The remaining inhabitants of Campeche set about erecting defensive walls around their town after an especially blistering pirate attack in 1663. The barrier took more than 50 years to complete, mostly constructed by indigenous labor with limestone mined from nearby caves.
The hexagonal wall was connected by eight bulwarks, extending more than 2.5km across the urban center and rising to a height of 8m.
2. Museo de la Arquitectura Maya
Among the walls Campeche has as its protective walls, Nuestra Señora de la Soledad’s Baluarte is fascinating Museo de la Arquitectura Maya, a must-see museum in Campeche, was built to protect Puerta del Mar.
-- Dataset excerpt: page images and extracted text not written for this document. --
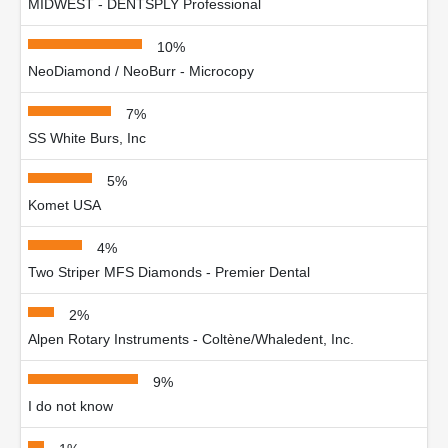
MIDWEST - DENTSPLY Professional
10%
NeoDiamond / NeoBurr - Microcopy
7%
SS White Burs, Inc
5%
Komet USA
4%
Two Striper MFS Diamonds - Premier Dental
2%
Alpen Rotary Instruments - Coltène/Whaledent, Inc.
9%
I do not know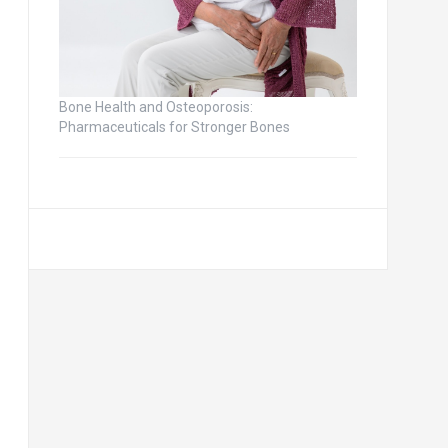
Bone Health and Osteoporosis:
Pharmaceuticals for Stronger Bones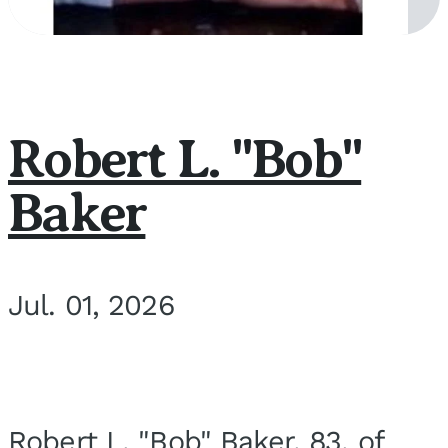
Robert L. "Bob"
Baker
Jul. 01, 2026
Robert L. "Bob" Baker, 83, of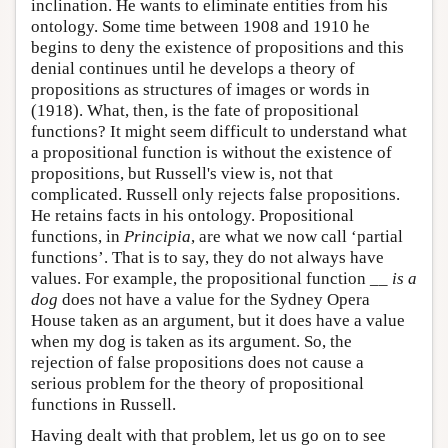
inclination. He wants to eliminate entities from his
ontology. Some time between 1908 and 1910 he
begins to deny the existence of propositions and this
denial continues until he develops a theory of
propositions as structures of images or words in
(1918). What, then, is the fate of propositional
functions? It might seem difficult to understand what
a propositional function is without the existence of
propositions, but Russell's view is, not that
complicated. Russell only rejects false propositions.
He retains facts in his ontology. Propositional
functions, in
Principia
, are what we now call ‘partial
functions’. That is to say, they do not always have
values. For example, the propositional function
__ is a
dog
does not have a value for the Sydney Opera
House taken as an argument, but it does have a value
when my dog is taken as its argument. So, the
rejection of false propositions does not cause a
serious problem for the theory of propositional
functions in Russell.
Having dealt with that problem, let us go on to see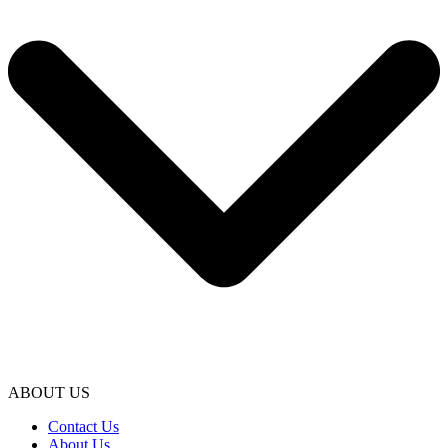
ABOUT US
Contact Us
About Us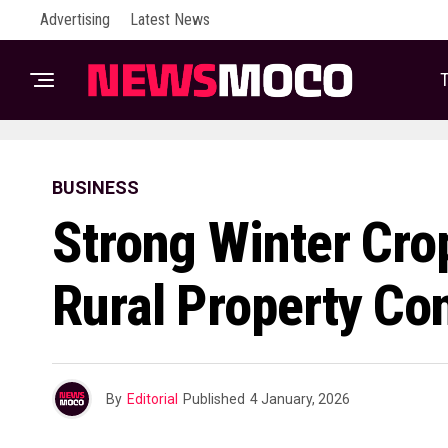
Advertising
Latest News
T
BUSINESS
Strong Winter Cro
Rural Property Co
By
Editorial
Published
4 January, 2026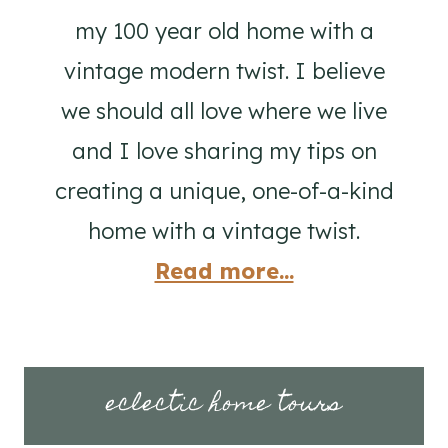
my 100 year old home with a
vintage modern twist. I believe
we should all love where we live
and I love sharing my tips on
creating a unique, one-of-a-kind
home with a vintage twist.
Read more...
eclectic home tours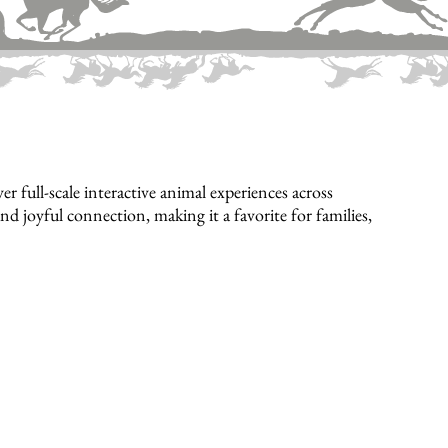
full-scale interactive animal experiences across
d joyful connection, making it a favorite for families,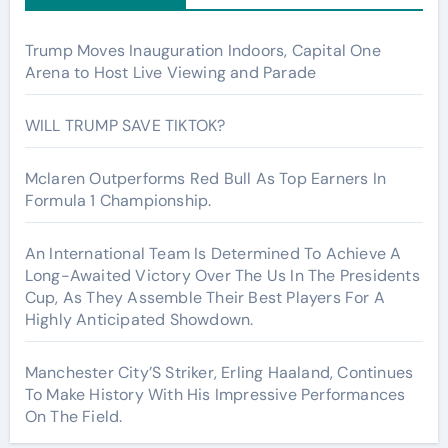
Trump Moves Inauguration Indoors, Capital One
Arena to Host Live Viewing and Parade
WILL TRUMP SAVE TIKTOK?
Mclaren Outperforms Red Bull As Top Earners In
Formula 1 Championship.
An International Team Is Determined To Achieve A
Long-Awaited Victory Over The Us In The Presidents
Cup, As They Assemble Their Best Players For A
Highly Anticipated Showdown.
Manchester City’S Striker, Erling Haaland, Continues
To Make History With His Impressive Performances
On The Field.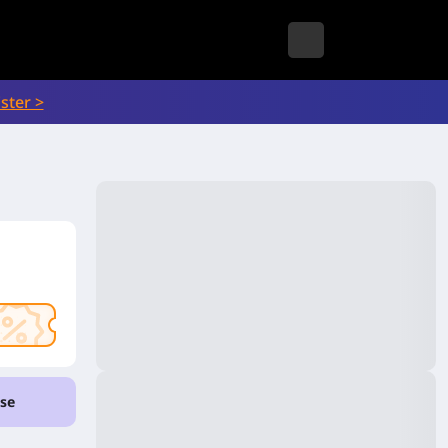
ster >
se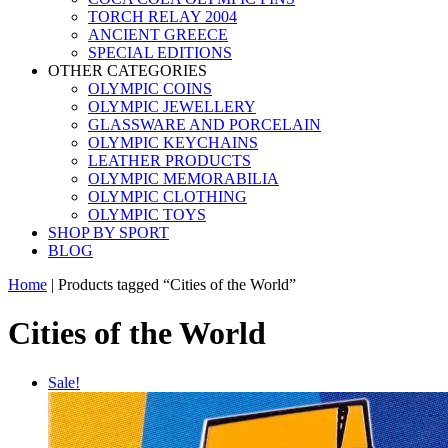
TORCH RELAY 2004
ANCIENT GREECE
SPECIAL EDITIONS
OTHER CATEGORIES
OLYMPIC COINS
OLYMPIC JEWELLERY
GLASSWARE AND PORCELAIN
OLYMPIC KEYCHAINS
LEATHER PRODUCTS
OLYMPIC MEMORABILIA
OLYMPIC CLOTHING
OLYMPIC TOYS
SHOP BY SPORT
BLOG
Home
|
Products tagged “Cities of the World”
Cities of the World
Sale!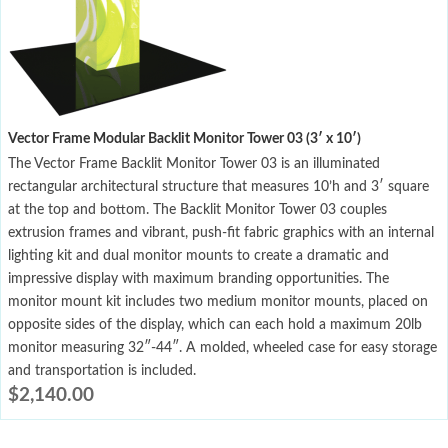
Vector Frame Modular Backlit Monitor Tower 03 (3′ x 10′)
The Vector Frame Backlit Monitor Tower 03 is an illuminated
rectangular architectural structure that measures 10’h and 3′ square
at the top and bottom. The Backlit Monitor Tower 03 couples
extrusion frames and vibrant, push-fit fabric graphics with an internal
lighting kit and dual monitor mounts to create a dramatic and
impressive display with maximum branding opportunities. The
monitor mount kit includes two medium monitor mounts, placed on
opposite sides of the display, which can each hold a maximum 20lb
monitor measuring 32″-44″. A molded, wheeled case for easy storage
and transportation is included.
$
2,140.00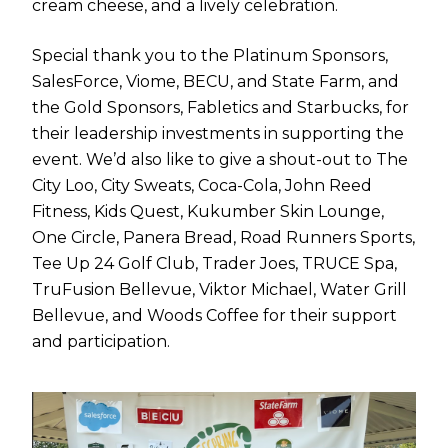
cream cheese, and a lively celebration.
Special thank you to the Platinum Sponsors,
SalesForce, Viome, BECU, and State Farm, and
the Gold Sponsors, Fabletics and Starbucks, for
their leadership investments in supporting the
event. We’d also like to give a shout-out to The
City Loo, City Sweats, Coca-Cola, John Reed
Fitness, Kids Quest, Kukumber Skin Lounge,
One Circle, Panera Bread, Road Runners Sports,
Tee Up 24 Golf Club, Trader Joes, TRUCE Spa,
TruFusion Bellevue, Viktor Michael, Water Grill
Bellevue, and Woods Coffee for their support
and participation.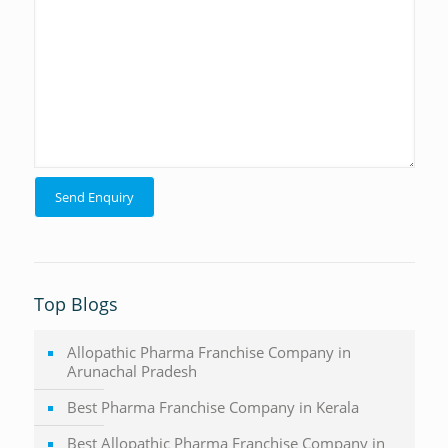
Top Blogs
Allopathic Pharma Franchise Company in
Arunachal Pradesh
Best Pharma Franchise Company in Kerala
Best Allopathic Pharma Franchise Company in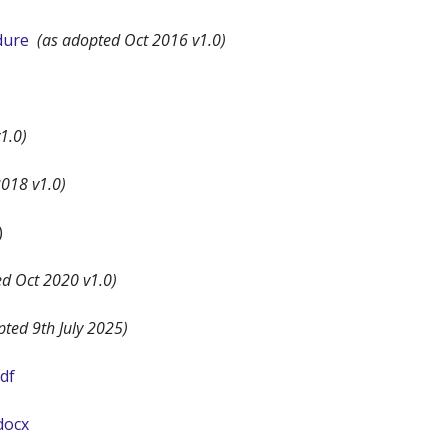
dure
(as adopted Oct 2016 v1.0)
1.0)
018 v1.0)
)
ed Oct 2020 v1.0)
pted 9th July 2025)
df
docx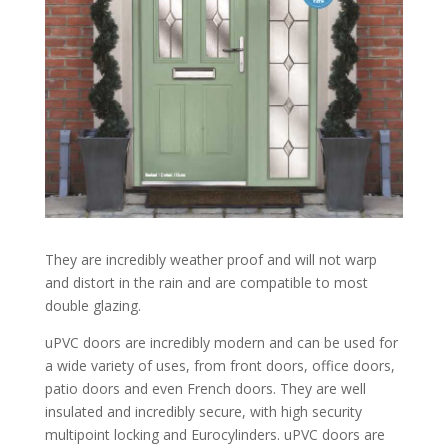
They are incredibly weather proof and will not warp
and distort in the rain and are compatible to most
double glazing.
uPVC doors are incredibly modern and can be used for
a wide variety of uses, from front doors, office doors,
patio doors and even French doors. They are well
insulated and incredibly secure, with high security
multipoint locking and Eurocylinders. uPVC doors are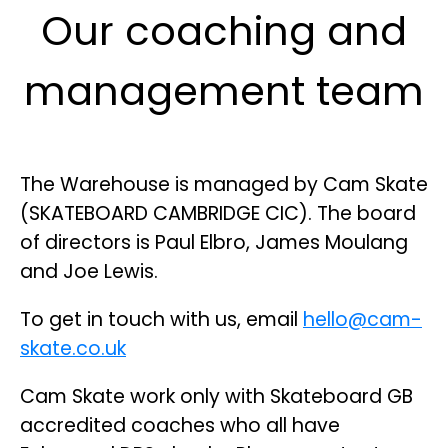
Our coaching and
management team
The Warehouse is managed by Cam Skate
(SKATEBOARD CAMBRIDGE CIC). The board
of directors is Paul Elbro, James Moulang
and Joe Lewis.
To get in touch with us, email
hello@cam-
skate.co.uk
Cam Skate work only with Skateboard GB
accredited coaches who all have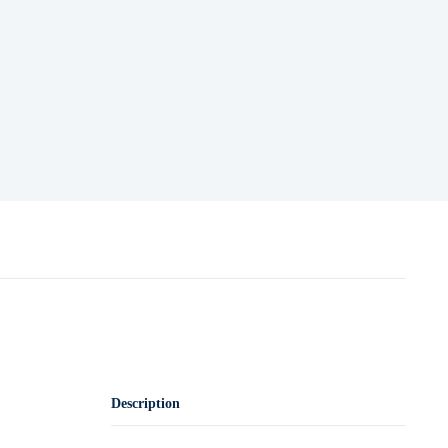
Description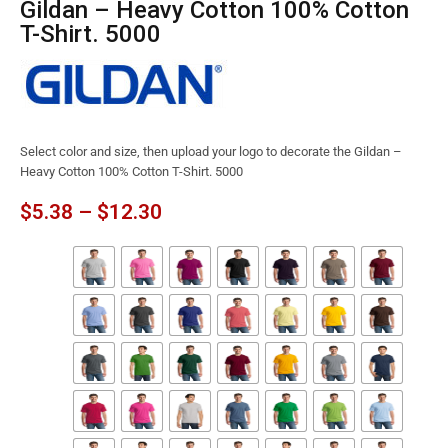
Gildan – Heavy Cotton 100% Cotton
T-Shirt. 5000
Select color and size, then upload your logo to decorate the Gildan –
Heavy Cotton 100% Cotton T-Shirt. 5000
$
5.38
–
$
12.30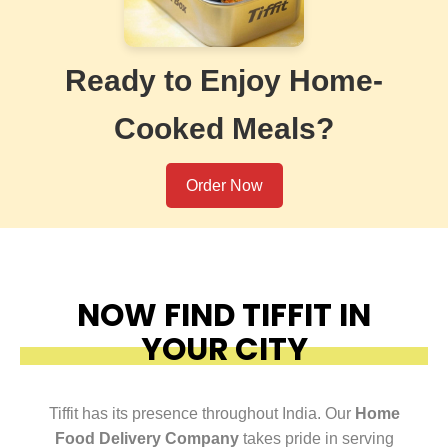
Ready to Enjoy Home-
Cooked Meals?
Order Now
NOW FIND TIFFIT IN
YOUR CITY
Tiffit has its presence throughout India. Our
Home
Food Delivery Company
takes pride in serving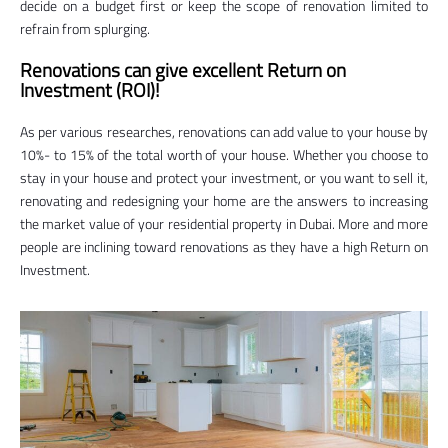
decide on a budget first or keep the scope of renovation limited to
refrain from splurging.
Renovations can give excellent Return on
Investment (ROI)!
As per various researches, renovations can add value to your house by
10%- to 15% of the total worth of your house. Whether you choose to
stay in your house and protect your investment, or you want to sell it,
renovating and redesigning your home are the answers to increasing
the market value of your residential property in Dubai. More and more
people are inclining toward renovations as they have a high Return on
Investment.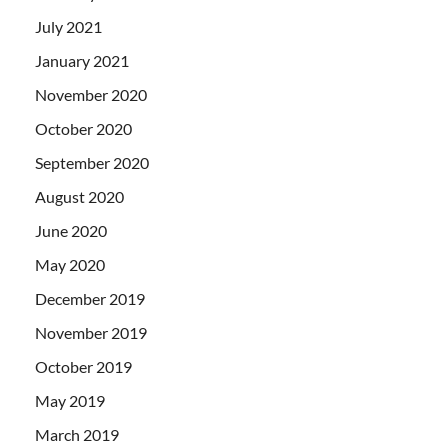
July 2021
January 2021
November 2020
October 2020
September 2020
August 2020
June 2020
May 2020
December 2019
November 2019
October 2019
May 2019
March 2019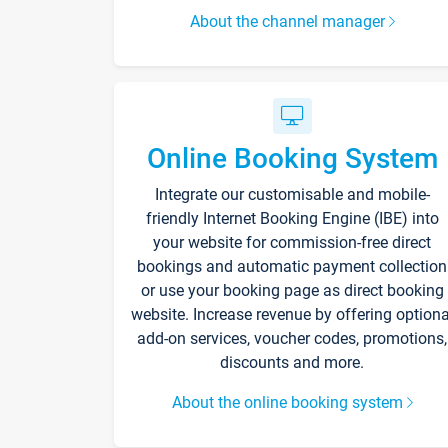
About the channel manager
Online Booking System
Integrate our customisable and mobile-
friendly Internet Booking Engine (IBE) into
your website for commission-free direct
bookings and automatic payment collection
or use your booking page as direct booking
website. Increase revenue by offering optiona
add-on services, voucher codes, promotions,
discounts and more.
About the online booking system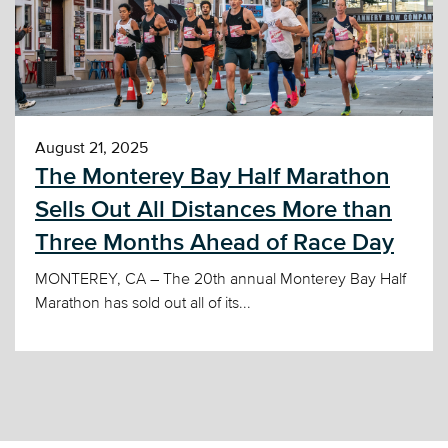
August 21, 2025
The Monterey Bay Half Marathon
Sells Out All Distances More than
Three Months Ahead of Race Day
MONTEREY, CA – The 20th annual Monterey Bay Half
Marathon has sold out all of its...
It gives an impressive outline of the sites around the state of Campeche and the major architectural styles associated with them. Five halls show stelae taken from different places, accompanied by graphical representations of their carved inscriptions in flawless English with brief comments.
Rumor has it that Campeche’s carnivals are the best of the best in the Mexican northeastern, and there are plenty of reasons to confirm it.
Colorful parades on certain days, typical clothes worn by citizens, a Desfile de las flores that has within itself honoring the queens and kings of this long lasting celebration, 17 days where festivities of good humor and joyfulness comes to life in every single event.
All this celebration, had since ancient times, has its place from late February to early March. Some merry festivities you just cannot miss the opportunity to witness.